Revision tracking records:
^^^^^^^^^^^^^^^^
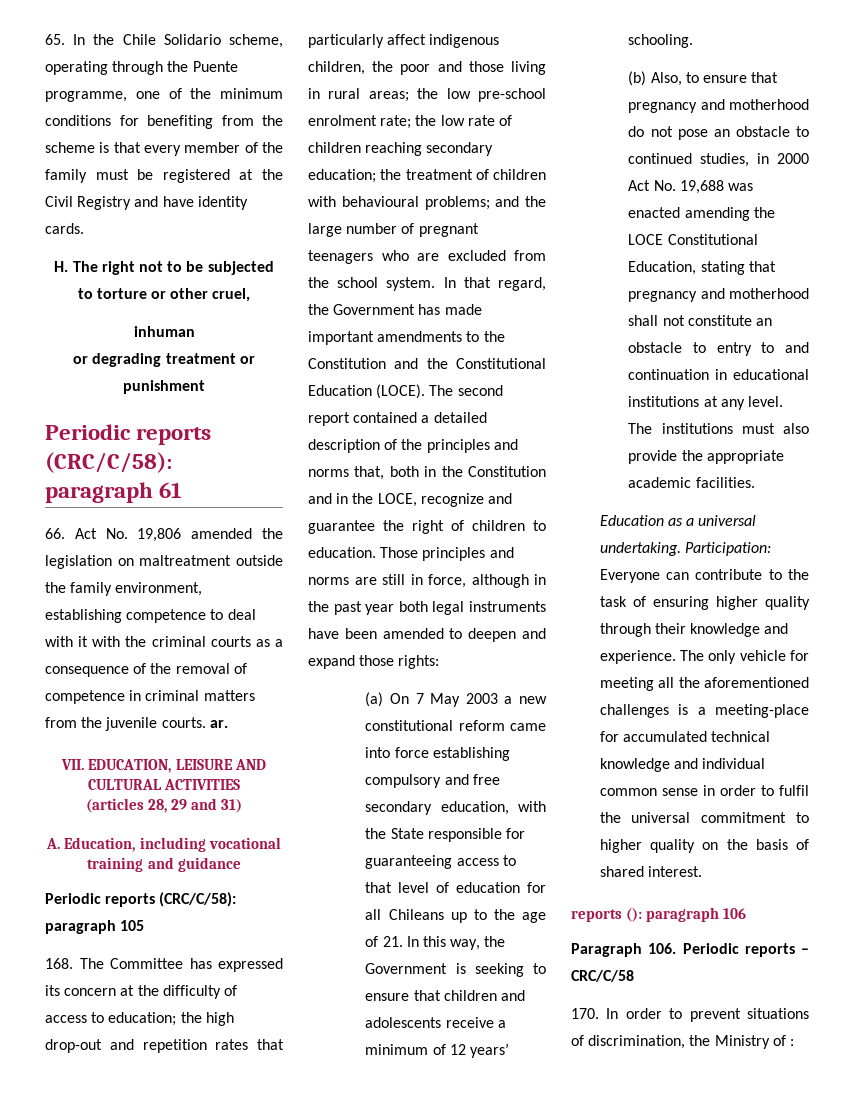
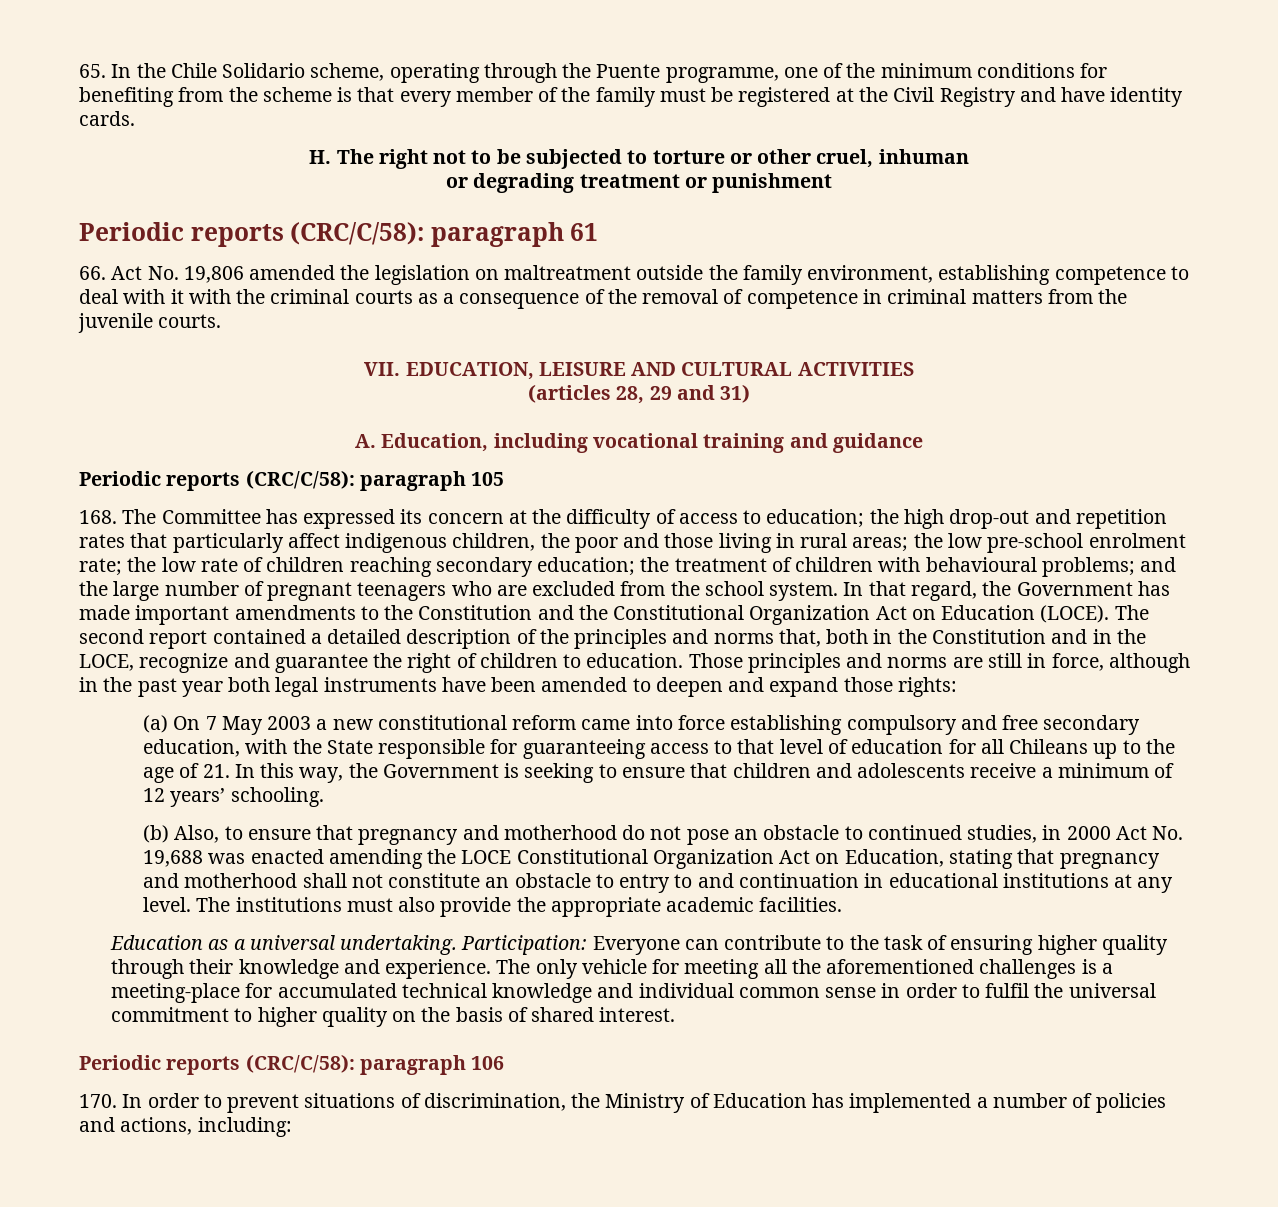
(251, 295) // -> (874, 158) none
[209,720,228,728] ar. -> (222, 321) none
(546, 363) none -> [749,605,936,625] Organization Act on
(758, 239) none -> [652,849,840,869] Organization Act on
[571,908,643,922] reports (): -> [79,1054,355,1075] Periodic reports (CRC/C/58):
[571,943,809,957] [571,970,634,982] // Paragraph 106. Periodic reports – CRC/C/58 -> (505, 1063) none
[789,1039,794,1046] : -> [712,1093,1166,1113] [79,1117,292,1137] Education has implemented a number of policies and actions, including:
^^^^^^^^^^^^^^^^
Written task: Beginning at the line above that contains "[209,720,228,728] ar. -> (222, 321) none", return each line exactly through the line that contains "[571,943,809,957] [571,970,634,982] //", and no others.

Exercise response:
[209,720,228,728] ar. -> (222, 321) none
(546, 363) none -> [749,605,936,625] Organization Act on
(758, 239) none -> [652,849,840,869] Organization Act on
[571,908,643,922] reports (): -> [79,1054,355,1075] Periodic reports (CRC/C/58):
[571,943,809,957] [571,970,634,982] // Paragraph 106. Periodic reports – CRC/C/58 -> (505, 1063) none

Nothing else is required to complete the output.